Читаем Монтайю, окситанская деревня (1294-1324) полностью

Отметим сложную организацию связанной с бедностью проблематики, в том виде, в каком ее преподносят нам люди из Монтайю: «добрым людям» делают подношения (подаяние), поскольку предполагается, что они живут в добровольной бедности, возможно, трудовой. С другой стороны, всем хочется, чтобы монахи и священники вообще (но не Пьер Клерг в частности...) взялись за работу, оставили свой образ жизни, основанный на получении богатства путем эксплуатации ближних, и также добровольно перешли в состояние суровой и нуждающейся бедности. Раймон из Лабюра, житель прихода Кие, хотел бы видеть бедную церковь, без стен, и чтобы кюре и клирики принялись пахать и мотыжить землю (II, 315). За всеми антиклерикальными рассуждениями в Сабартесе всегда торчат эти уши.

* * *

Монтайонская бедность, рассматриваемая как идеал и как коллективное представление, двояка, если не трояка. Она связана с древним и по-прежнему живым недовольством действительно бедных горных областей[942]. Она опирается — и очень часто благодаря своеобразному посредничеству альбигойства — на христианство обоих Заветов: «начиная с Иова и Евангелий, христианство сделало из бедности одну из основных ценностей». Наконец, она конъюнктурна, поскольку связана со специфическими ценностями «долгого» XIII века, продолжающегося еще и после 1320 года: «XIII век — это век бедности, нищенствующих орденов, Domina Paupertas, Госпожи Бедности св. Франциска Ассизского»[943]{390}

С небесной точки зрения идеал бедности связан со спасением души того, кто дает подаяние, и дает его по возможности людям, того заслуживающим своей добровольной бедностью. С земной точки зрения положительная оценка желаемой, и иногда нежелаемой бедности позволяет облегчить, не больше того, положение некоторых нуждающихся, содержать «добрых людей» и, наконец, создать еще утопический идеал духовенства, которое своим трудом и потом зарабатывало бы на жизнь; так оно стало бы достойным щедрости верующих, гарантируя им спасение. Круг, таким образом, замыкается.

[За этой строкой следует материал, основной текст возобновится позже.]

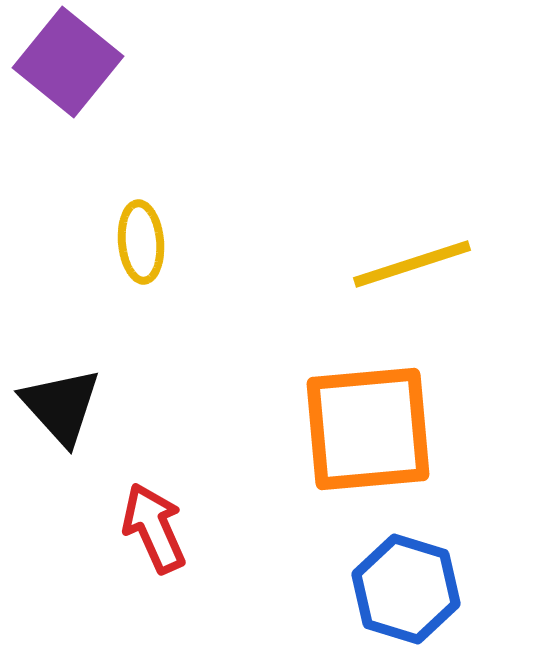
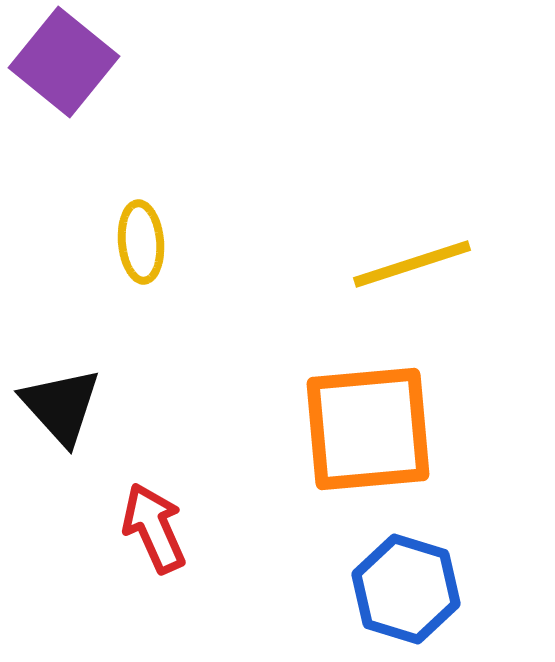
purple square: moved 4 px left
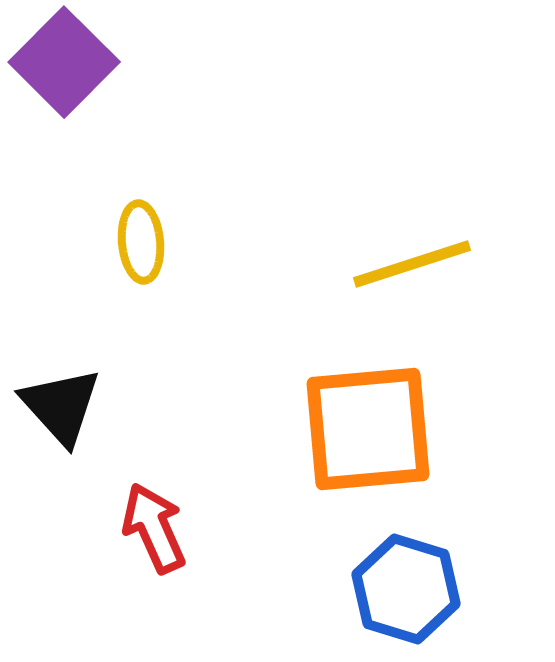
purple square: rotated 6 degrees clockwise
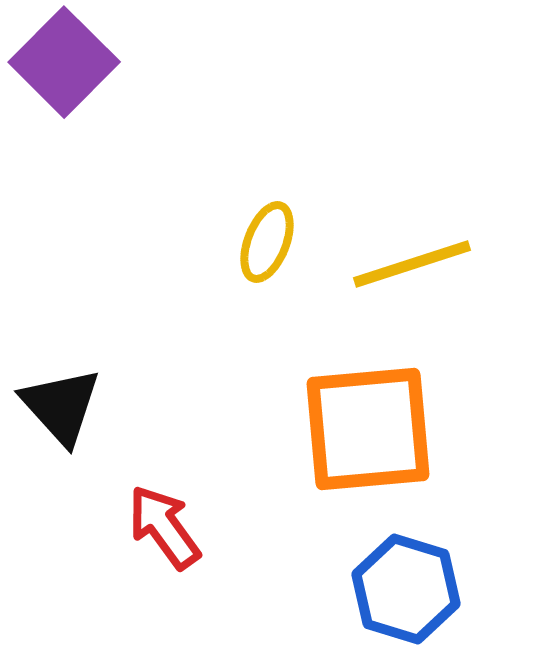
yellow ellipse: moved 126 px right; rotated 26 degrees clockwise
red arrow: moved 10 px right, 1 px up; rotated 12 degrees counterclockwise
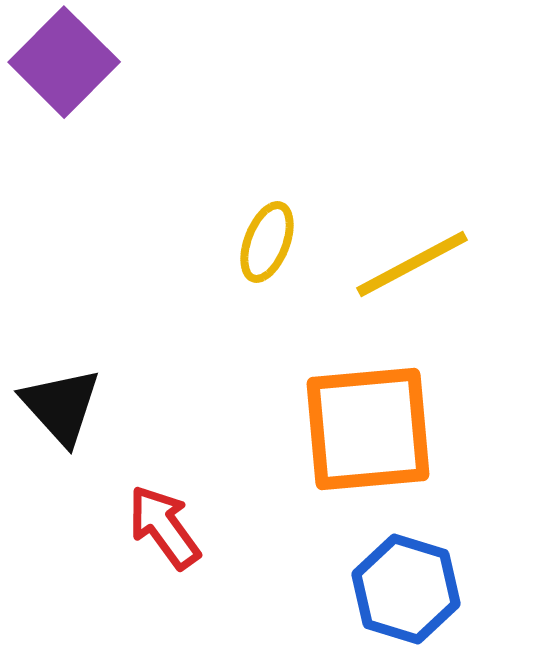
yellow line: rotated 10 degrees counterclockwise
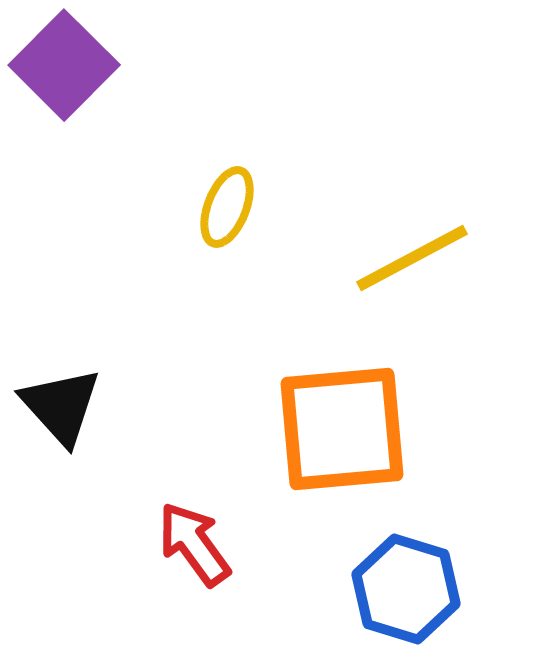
purple square: moved 3 px down
yellow ellipse: moved 40 px left, 35 px up
yellow line: moved 6 px up
orange square: moved 26 px left
red arrow: moved 30 px right, 17 px down
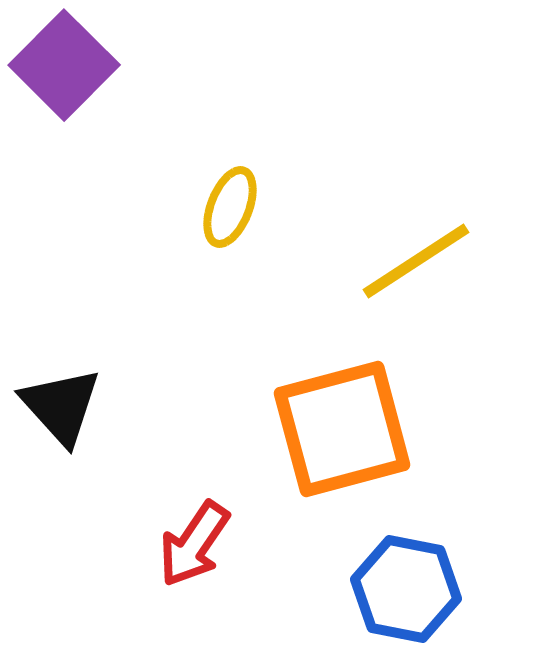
yellow ellipse: moved 3 px right
yellow line: moved 4 px right, 3 px down; rotated 5 degrees counterclockwise
orange square: rotated 10 degrees counterclockwise
red arrow: rotated 110 degrees counterclockwise
blue hexagon: rotated 6 degrees counterclockwise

Во всем этом нет ничего принципиально революционного. Восхваление бедности целиком и полностью совместимо с приличным существованием domus, с подарками domus богатых domus бедным[944], с оправданием — не больше — тяжелого труда, который ни в коей мере не предполагает отказа местных жителей от сиесты или отдыха на солнышке. В одном пункте, однако, похвалы, расточаемые идеализированной бедности, приобретают характер протеста: выдвигая на передний план идеал бедной церкви, более соответствующий задачам спасения души, они подрывают претензии клириков-десятинников, которых обвиняют в том, что они вторглись в Сабартес, дабы стричь шерсть со своей горской паствы. Мир замкам, война церквам, — монтайонский и сабартесский протест охотно это прокламирует. Он щадит уже существующие мирские богатства и знатные роды, которым легче, таким образом, время от времени вступать с ним в союз. Это оборачивается против того, что представляется наиболее внешним по отношению к породившему его обществу или наименее соответствующим идеалу спасения. Против официальной церкви, которая обходится дорого, но не спасает души. Порой также против новоявленного капиталистического накопления, которое разрушает иерархическую систему domus и которое воплощено в практике ростовщичества. И особенно против «нищенствующих» орденов, справедливо или нет обвиняемых в неправедно нажитом богатстве и в волчьей прожорливости. Действительно, братья-минориты и братья-проповедники являются передовым отрядом городского господства[945]; дело доходит до того, что они становятся символом угнетения невинной деревни городом Памье, этим Вавилоном графства Фуа. В действительности нападают не на богатство как таковое, а на дурной жир неправедных богатеев, «нищенствующих» клириков и монахов: они эксплуатируют деревню, не обеспечивая взамен небесной помощи и защиты, помощи и защиты, которые привычно — порой даже слишком навязчиво! — оказывают крупные светские domus и богатые линьяжи округи[946]{391}.

* * *

Таково положение Госпожи Бедности в небогатой вообще деревне начала XIV века. Ей суждена долгая жизнь, на протяжении которой она сохранит здесь и в других местах свое обаяние: многие недоброжелатели духовенства, вплоть до совсем недавних времен, будут упрекать церковь не в том, что она является церковью, а в том, что она не является церковью бедной, которая в мире обездоленных тем надежнее держит в руках ключи от неба, чем меньше держится за земные блага. И с более общей точки зрения: реальное и нормативное осознание бедности, столь заметное в крестьянской культуре уже с 1300 года, является всегда возможной, но не всегда актуализированной прелюдией социальной борьбы. Главной мишенью которой в нашем регионе является церковь.